Domains — you've got to swap them out monthly.
Yes, after publishing just one post on this blog, I've already changed the domain. From subjective.world to subnooc.com.
Since barely anyone knows about this blog, I originally planned to quietly start using the new domain and pretend the old one never existed. But someone caught on and asked why I switched. The question sent me into deep reflection — why did I change it? Maybe I don't even know.
Like changing screen names when I was younger, perhaps swapping my online identity from time to time brings a fresh feeling. Even though from others' perspective nothing much has changed, I just can't help myself.
I do understand that things like screen names and domains don't carry much meaning in themselves — they're just labels identifying the entity behind them. What I've written and will write on this site is what shapes people's impression of the name and domain, not the other way around.

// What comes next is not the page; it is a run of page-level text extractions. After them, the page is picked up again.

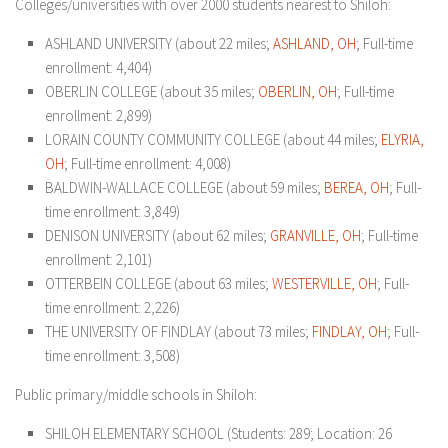
Colleges/universities with over 2000 students nearest to Shiloh:
ASHLAND UNIVERSITY (about 22 miles;
ASHLAND, OH
; Full-time
enrollment: 4,404)
OBERLIN COLLEGE (about 35 miles;
OBERLIN, OH
; Full-time
enrollment: 2,899)
LORAIN COUNTY COMMUNITY COLLEGE (about 44 miles;
ELYRIA,
OH
; Full-time enrollment: 4,008)
BALDWIN-WALLACE COLLEGE (about 59 miles;
BEREA, OH
; Full-
time enrollment: 3,849)
DENISON UNIVERSITY (about 62 miles;
GRANVILLE, OH
; Full-time
enrollment: 2,101)
OTTERBEIN COLLEGE (about 63 miles;
WESTERVILLE, OH
; Full-
time enrollment: 2,226)
THE UNIVERSITY OF FINDLAY (about 73 miles;
FINDLAY, OH
; Full-
time enrollment: 3,508)
Public primary/middle schools in Shiloh:
SHILOH ELEMENTARY SCHOOL
(Students: 289; Location: 26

Maybe the label has some tiny influence, but the bigger picture is how you use content to shape that identity.
That said, let me explain why I switched to this particular domain.
First, as an unemployed wanderer, price is obviously the primary factor. A .world domain costs $23 per year, while .com is only $9.
Second, .world is just too obscure. So obscure that writing "subjective.world" by itself doesn't even register as a domain name to most people — you'd basically need to spell out the full URL https://subjective.world for anyone to recognize it as a web address. In this regard, .com is much better — just writing subnooc.com is enough for people to know it's a website.
Finally, subjective.world felt more like a brand or column rather than a personal blog — too serious for my taste. subnooc.com incorporates my online handle "nooc." The "sub" prefix can be read as "a part of Nooc," or as an abbreviation for "Subjective Nooc" — meaning "Nooc's Subjective World."
So that's the story. The subjective.world domain currently redirects to subnooc.com. As for whether I'll renew it and what I'd use it for — that's a question for another day. Who knows, maybe I'll get the itch to switch back.